What is Body Fat

There is a common misconception that all body fat is bad. In truth, some body fat is needed to protect the person’s health as well as supplying a reservoir of energy for performing various body functions. To better understand this, the total weight of body fat can be subdivided into three separate categories:

Weight of “Essential Body Fat” - This amount of body fat is needed to protect the body from infectious diseases and to protect the internal organs from bruising damage.

Weight of “Reserve Body Fat” – The amount of additional body fat that does not cause any medical risks, and provides a reservoir of “fuel” for use by the body.

Weight of “Excess Body Fat” – The amount of body fat that is over and above the combination of Essential Body Fat plus Reserve Body Fat. Excess Body Fat causes the risk of serious health problems such as strokes, heart attacks, diabetes and certain forms of cancer.

The following further discusses the three parts of the total body fat.


During the development of the FUTREX Body Composition Analyzers, approximately thirty medical “gurus,” that specialized in the study of body fat on human health, were contacted. These experts were asked what minimum percent body fat is necessary to avoid health problems. Although there wasn’t a total consensus, the majority agreed that the minimum healthy body fat is six percent for males, and nine percent for females of normal body weight. These levels are needed to avoid bacterial and viral diseases as well as provide the body with the needed insulation for temperature extremes and to protect internal organs from bruising. This Essential Body Fat can be considered composed of two different components.

The fat layer that is directly under the skin – – – called subcutaneous fat. This fat layer provides thermal protection and bruise protection.

The body fat that is contained in the muscle – – – called intramuscular fat. This is similar to the thin layers of fat you see within meat when you buy a well trimmed steak from a butcher. This fat provides an emergency “fuel” source for the total body and “cushions” (i.e., protects) the vital organs from shock forces. The minimum percent body fat is higher for females than for males because of reproduction needs as well as other body functions.
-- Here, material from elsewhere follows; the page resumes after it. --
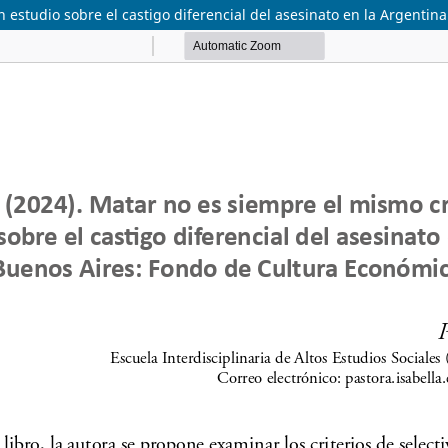
 estudio sobre el castigo diferencial del asesinato en la Argentin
Admittedly, world class athletes, in order to achieve maximum speed and agility, have body fat below the recommended levels for “Essential Body Fat.” For example, world class runners have body fat typically between three and four percent. Similar low levels are typical of professional football wide receivers. Another example, world class gymnasts typically have body fat below three percent. In fact, no member of the United States Olympic Gymnastics Team had body fat above three percent. Yet, it is widely known that such low percent body fat can cause severe health problems later in life.


In the last twenty years, the scientific literature contains many studies to determine what level of body fat is allowable before introducing health risks. Many of these studies were performed at the Cooper Institute  (Dallas, Texas), and by the National Institutes of Health’s Framingham Studies.

The scientific literature shows that the maximum amount of allowable Reserve Body Fat is a function of a person’s height, age, and gender. For example, a six foot tall male who is 35 years old can have Reserve Body Fat anywhere between 0 lbs. and 23 lbs. However, for a male 55 years old and six feet tall the allowable Reserve Body Fat can be anywhere between zero and 30 pounds without increasing his health risks.


Any amount of body fat over and above the combination of Essential and Reserve Body Fat introduces serious health risks. Moreover, NIH research shows that these risks increased as the amount of Excess Body Fat increases. From the accompanying figure, two facts are obvious:

  • It is much better to be underweight than it is to be overweight (there is much lower “mortality ratio”; i.e., the statistical death rate is lower).
  • As you become more overweight, the curve tends to run away. In other words the risk of death is greatly increased.